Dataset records
┄┄┄┄┄┄┄┄┄┄┄┄┄┄┄┄┄┄┄┄

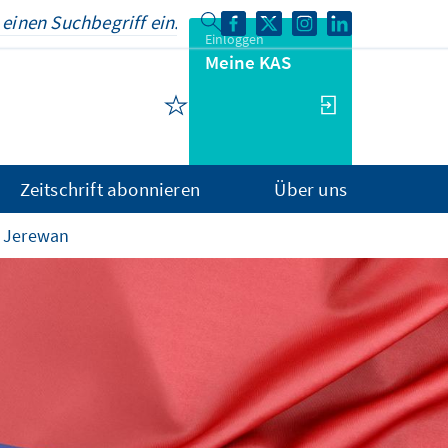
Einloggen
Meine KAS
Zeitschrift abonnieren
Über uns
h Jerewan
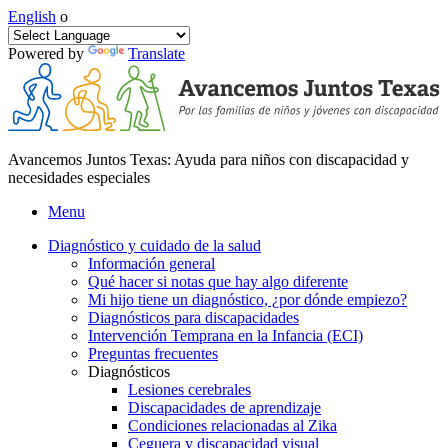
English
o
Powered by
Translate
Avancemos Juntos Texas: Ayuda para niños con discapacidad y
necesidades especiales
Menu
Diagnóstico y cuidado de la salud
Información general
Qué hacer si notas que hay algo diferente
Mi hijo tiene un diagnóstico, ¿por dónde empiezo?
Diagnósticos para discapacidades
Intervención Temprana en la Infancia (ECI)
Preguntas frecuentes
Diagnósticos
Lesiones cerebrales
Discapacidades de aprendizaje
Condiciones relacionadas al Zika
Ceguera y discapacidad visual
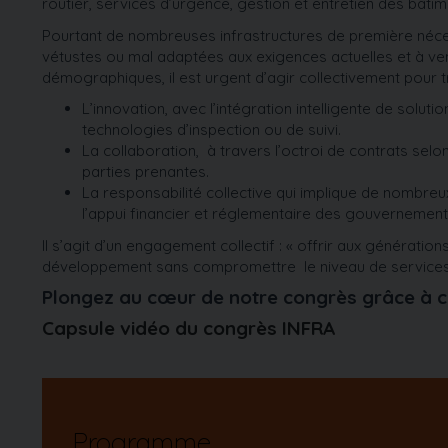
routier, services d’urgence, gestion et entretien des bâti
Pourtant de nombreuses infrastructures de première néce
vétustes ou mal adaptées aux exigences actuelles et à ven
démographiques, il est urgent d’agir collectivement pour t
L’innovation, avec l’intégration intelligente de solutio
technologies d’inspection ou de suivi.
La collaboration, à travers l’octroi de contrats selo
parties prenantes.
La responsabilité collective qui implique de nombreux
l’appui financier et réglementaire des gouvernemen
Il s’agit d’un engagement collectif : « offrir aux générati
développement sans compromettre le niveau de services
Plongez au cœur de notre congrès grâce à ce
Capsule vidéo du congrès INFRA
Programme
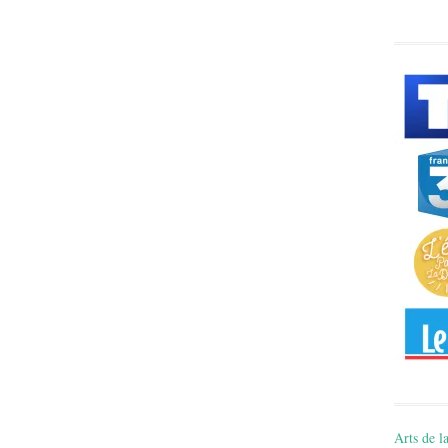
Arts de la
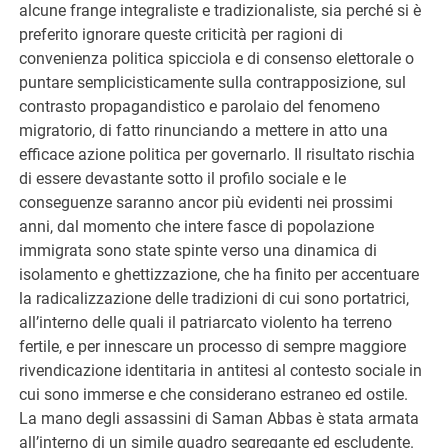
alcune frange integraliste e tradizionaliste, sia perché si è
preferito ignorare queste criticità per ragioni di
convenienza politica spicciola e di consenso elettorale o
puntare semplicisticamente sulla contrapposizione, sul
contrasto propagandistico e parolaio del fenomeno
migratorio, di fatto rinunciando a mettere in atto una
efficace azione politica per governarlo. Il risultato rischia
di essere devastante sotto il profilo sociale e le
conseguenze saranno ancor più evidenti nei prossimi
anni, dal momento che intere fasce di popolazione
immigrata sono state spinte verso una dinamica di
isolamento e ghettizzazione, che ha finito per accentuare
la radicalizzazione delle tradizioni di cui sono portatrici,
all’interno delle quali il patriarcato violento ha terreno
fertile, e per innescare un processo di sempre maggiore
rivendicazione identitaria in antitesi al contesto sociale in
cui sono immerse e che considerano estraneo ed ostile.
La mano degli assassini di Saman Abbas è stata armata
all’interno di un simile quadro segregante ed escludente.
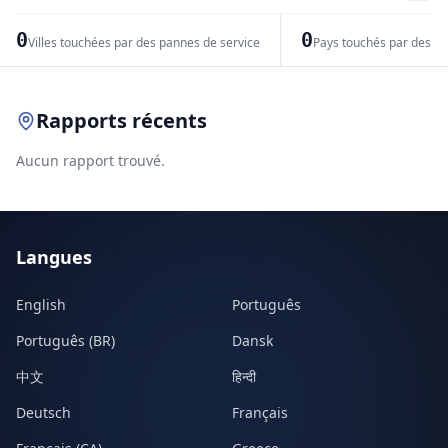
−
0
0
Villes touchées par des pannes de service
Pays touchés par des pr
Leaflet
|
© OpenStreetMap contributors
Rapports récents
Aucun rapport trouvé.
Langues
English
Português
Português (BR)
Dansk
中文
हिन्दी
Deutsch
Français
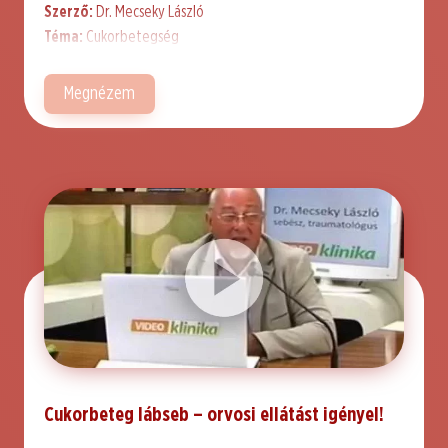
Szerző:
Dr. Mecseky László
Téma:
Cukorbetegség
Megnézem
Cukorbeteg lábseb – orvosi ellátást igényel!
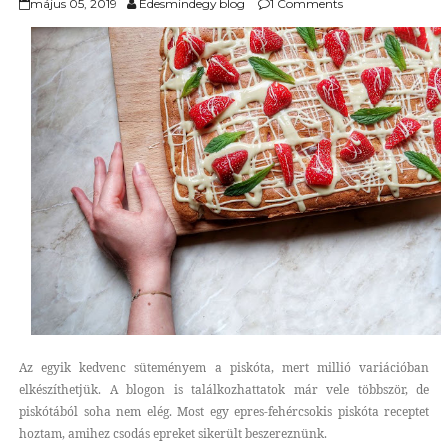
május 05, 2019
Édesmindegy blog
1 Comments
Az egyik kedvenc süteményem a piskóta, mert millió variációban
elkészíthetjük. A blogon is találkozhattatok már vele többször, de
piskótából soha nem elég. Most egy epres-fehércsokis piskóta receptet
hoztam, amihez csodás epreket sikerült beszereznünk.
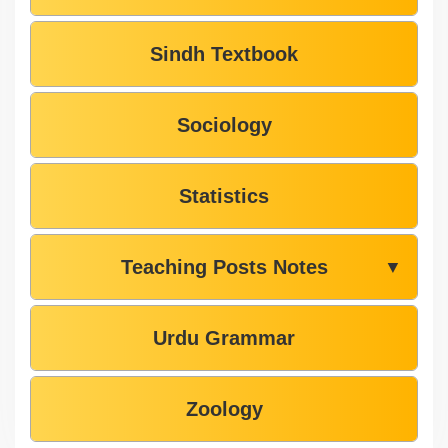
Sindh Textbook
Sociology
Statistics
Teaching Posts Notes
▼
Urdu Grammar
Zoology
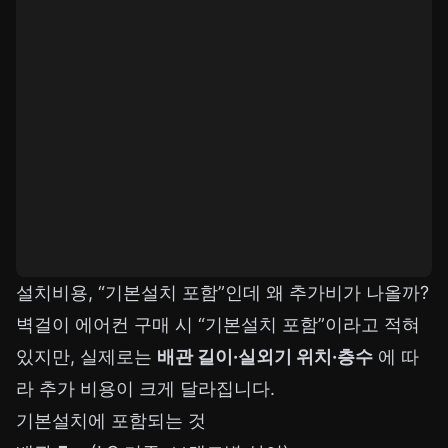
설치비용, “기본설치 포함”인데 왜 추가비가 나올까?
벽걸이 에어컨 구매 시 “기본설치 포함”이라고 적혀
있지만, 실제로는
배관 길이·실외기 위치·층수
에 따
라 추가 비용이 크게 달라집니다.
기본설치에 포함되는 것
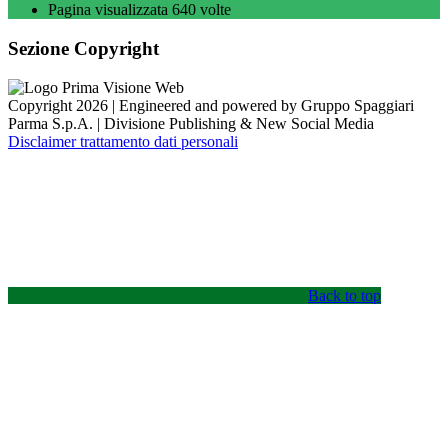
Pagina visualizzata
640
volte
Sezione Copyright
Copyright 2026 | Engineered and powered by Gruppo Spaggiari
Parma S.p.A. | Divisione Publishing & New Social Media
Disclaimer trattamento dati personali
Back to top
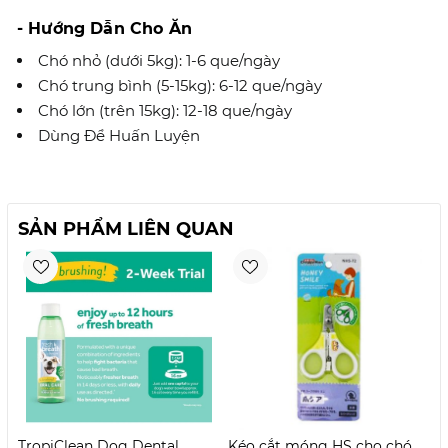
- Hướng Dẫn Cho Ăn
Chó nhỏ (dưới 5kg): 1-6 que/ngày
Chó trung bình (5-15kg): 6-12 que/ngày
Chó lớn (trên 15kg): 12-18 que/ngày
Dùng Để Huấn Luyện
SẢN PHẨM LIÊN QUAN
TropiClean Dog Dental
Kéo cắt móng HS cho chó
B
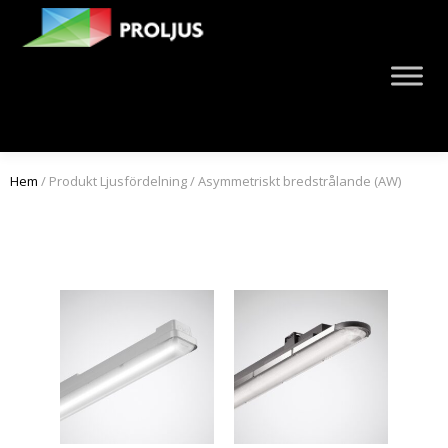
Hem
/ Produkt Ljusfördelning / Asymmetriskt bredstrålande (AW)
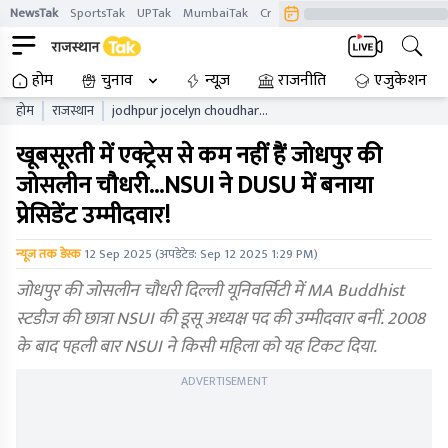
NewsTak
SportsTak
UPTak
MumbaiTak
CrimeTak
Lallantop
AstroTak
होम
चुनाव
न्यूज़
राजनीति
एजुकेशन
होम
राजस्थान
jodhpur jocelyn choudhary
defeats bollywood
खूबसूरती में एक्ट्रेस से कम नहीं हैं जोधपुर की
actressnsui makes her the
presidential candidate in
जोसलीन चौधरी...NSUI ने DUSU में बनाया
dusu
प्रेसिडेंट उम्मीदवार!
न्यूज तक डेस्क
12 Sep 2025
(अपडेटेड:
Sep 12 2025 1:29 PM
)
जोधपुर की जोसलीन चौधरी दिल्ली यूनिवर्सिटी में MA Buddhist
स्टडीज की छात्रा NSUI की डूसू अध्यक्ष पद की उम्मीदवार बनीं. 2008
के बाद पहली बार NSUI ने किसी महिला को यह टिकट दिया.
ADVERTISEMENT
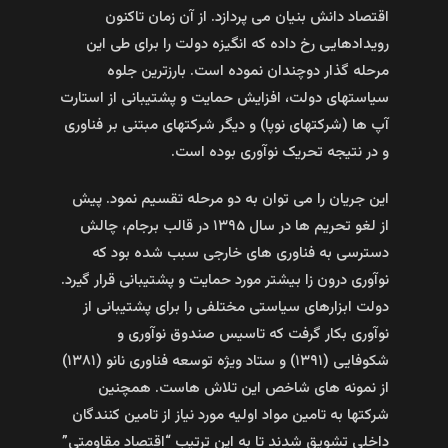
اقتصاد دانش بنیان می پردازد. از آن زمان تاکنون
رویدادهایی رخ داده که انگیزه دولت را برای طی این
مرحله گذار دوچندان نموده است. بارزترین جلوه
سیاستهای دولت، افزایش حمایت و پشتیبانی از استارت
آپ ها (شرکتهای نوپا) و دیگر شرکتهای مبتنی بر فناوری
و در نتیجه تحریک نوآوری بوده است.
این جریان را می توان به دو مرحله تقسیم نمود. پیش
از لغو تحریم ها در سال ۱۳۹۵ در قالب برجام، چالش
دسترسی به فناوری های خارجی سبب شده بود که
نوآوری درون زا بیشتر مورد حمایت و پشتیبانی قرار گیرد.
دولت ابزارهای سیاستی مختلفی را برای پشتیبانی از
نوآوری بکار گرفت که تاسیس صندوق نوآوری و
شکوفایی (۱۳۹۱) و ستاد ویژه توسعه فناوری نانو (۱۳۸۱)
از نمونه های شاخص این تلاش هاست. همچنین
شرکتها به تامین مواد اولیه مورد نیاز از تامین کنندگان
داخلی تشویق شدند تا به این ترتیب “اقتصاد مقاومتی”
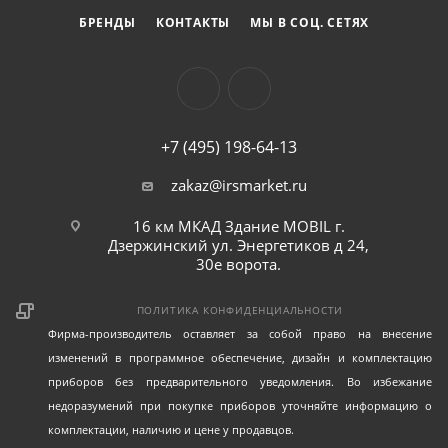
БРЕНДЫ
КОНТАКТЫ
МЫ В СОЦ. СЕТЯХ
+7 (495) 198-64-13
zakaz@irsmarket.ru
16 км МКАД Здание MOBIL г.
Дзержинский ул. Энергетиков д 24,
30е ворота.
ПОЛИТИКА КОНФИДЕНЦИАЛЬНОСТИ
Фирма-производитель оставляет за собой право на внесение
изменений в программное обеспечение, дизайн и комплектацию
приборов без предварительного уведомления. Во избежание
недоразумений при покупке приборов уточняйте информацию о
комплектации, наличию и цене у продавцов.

┄┄┄┄┄┄┄┄┄┄┄┄┄┄┄┄┄┄┄┄

— Task objective —
Can you update the lines from the beginning of the records through the one containing "Ceguera y discapacidad visual", replacing "Translate" with "Traducir" and keeping everything else the same? Leave the pictures out of your answer.

— Answer to the exercise —
Einloggen
Meine KAS
Zeitschrift abonnieren
Über uns
h Jerewan
English
o
Powered by
Traducir
Avancemos Juntos Texas: Ayuda para niños con discapacidad y
necesidades especiales
Menu
Diagnóstico y cuidado de la salud
Información general
Qué hacer si notas que hay algo diferente
Mi hijo tiene un diagnóstico, ¿por dónde empiezo?
Diagnósticos para discapacidades
Intervención Temprana en la Infancia (ECI)
Preguntas frecuentes
Diagnósticos
Lesiones cerebrales
Discapacidades de aprendizaje
Condiciones relacionadas al Zika
Ceguera y discapacidad visual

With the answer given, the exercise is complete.